Ayer, con el cadáver de Charlie Watts todavía tibio y después de haber pasado la tarde escuchando a unos desmembrados Rolling Stones pensé en Mick, Keith y Roonie. Los tres frente al manager en un despacho limpio. Supongo que tristes, cojos de cuerpo y espíritu pues ya se sabe que la pérdida, aunque previsible, siempre deja una primera sensación de incredulidad. Después arrecia la furia. Y entonces les veía haciendo números, conscientes de que la cancelación de la gira prevista para el otoño implicaría unas pérdidas millonarias.
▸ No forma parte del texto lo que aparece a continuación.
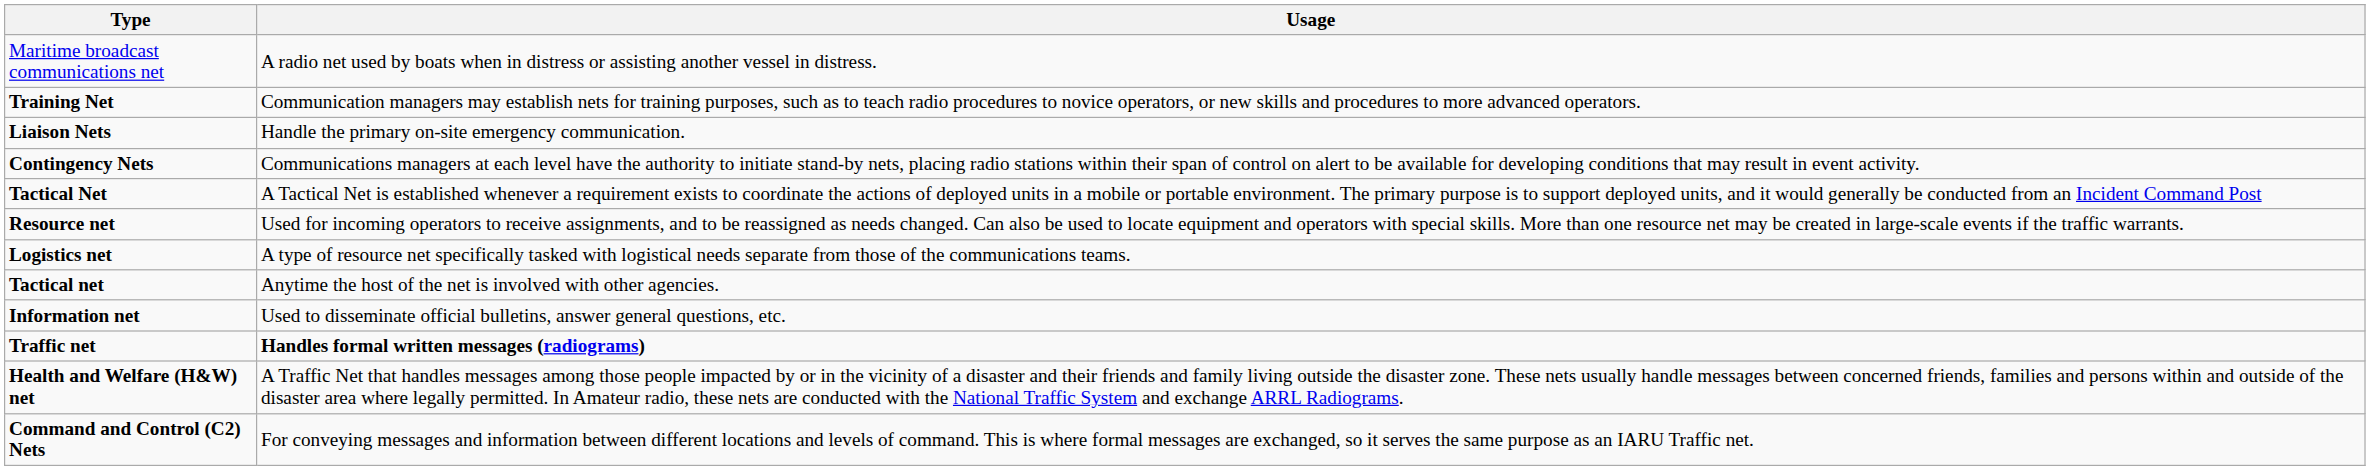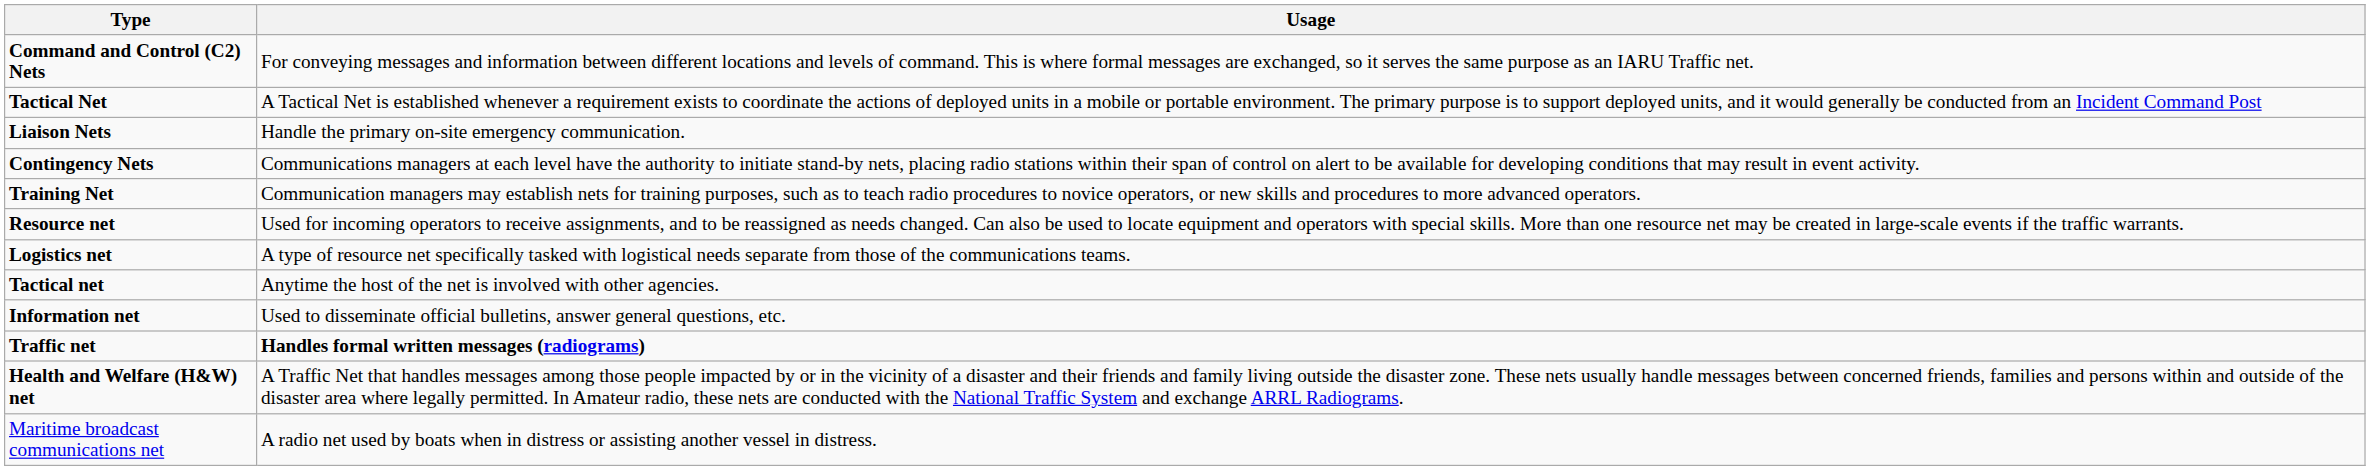rows swapped: Command and Control (C2) Nets <-> Maritime broadcast communications net
rows swapped: Tactical Net <-> Training Net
Ser el grupo de rock más popular del mundo supone no tener derecho a quedarse en casa y echar de menos, incluso a dejarlo. Todo porque el espectáculo debe continuar. Pero ¿por qué?

Ya ha sucedido en otras ocasiones. Uno de los miembros del grupo fallece y el resto decide seguir porque «así lo habría querido». Además hay que pensar en los seguidores porque «así lo habrían querido». También porque las hipotecas y las universidades no se pagan solas y «el banco así lo habría querido». El resultado es siempre decepcionante, como si el puzzle volviera a encajar a la fuerza. Cierto, la música permanece, sin embargo la química desprende un hedor a obligaciones y ambición pecunaria, valores contrarios a esa primera chispa que les llevó a tocar juntos, siempre juntos.

Bill Wyman fue reemplazado por Darryl Jones. Dio igual, los bajistas no importan. Ahora Steve Jordan sustituye a Charlie. Puede que con los nuevos integrantes el grupo suene mejor, ¿y ahora qué hacemos? ¿Tenemos que creer que se trata de los Rolling Stones? Sucede lo mismo con las listas de mejor batería del mundo. Cada uno tendrá su propia opinión que no le importa a nadie. Lo que parece claro es que la vida, y por lo tanto la muerte, palidece aún más frente al negocio. Lo sabemos desde febrero de 2020 y, a pesar de todo, seguimos empeñados en soñar a cualquier precio.

Ilusatración: tradicional.

Charlie Watts, el mejor batería del mundo

«Por una vez mis tiempos se han desviado», dijo Charlie Watts (en vida) tras anunciar su incomparecencia en la próxima gira de los Rolling Stones. Dos semanas después, su pulso se paraba y el resto despide al mejor batería del mundo con la sensación de que lo que siempre estuvo allí ya sólo es un rastro de música, y por lo tanto nosotros viejos en un mundo extraño. Porque las cosas cambian, tanto que incluso un fanático del jazz puede formar parte del grupo de rock más grande. De ahí que fuera el mejor en lo suyo, la pieza sobre la que se edificó una iglesia en honor al diablo, la electricidad y el momento oportuno —ni antes ni después— para sonar a blues.

Sin querer, Charlie nos enseñó a muchos que los grandes músicos tocan poco, moldean el silencio y escuchan más de lo que desalojan. Una caja sin golpear el charles, un timbal alto y otro bajo, un bombo y cinco platos. Con esos pocos elementos —en realidad son muchísimos— se escribe la historia y ahora falta uno en la portada. Contaba, envuelto en una camisa blanca y una corbata con alfiler, que Keith le enseñó a apreciar el rock and roll y así, a base de empeño y un sueldito, descifró algo tan sencillo en apariencia que solamente unos pocos llegan a comprender.

Para muchos, este señor con aspecto de oficinista es más importante que los miembros de sus familias, perro incluido. Quizás fuera por su compromiso sin estridencias o por esa actitud de normalidad entre las broncas de Mick y Keith. Da igual. Había un amigo en él, pegamento, de la misma forma que la música sirve para unir y reparar lo que los hombres una vez separaron. Qué raro; nadie podía tocar como no tocaba Charlie y hoy es el primer día de vida en la tierra sin los Rolling Stones. Me cago en Dios.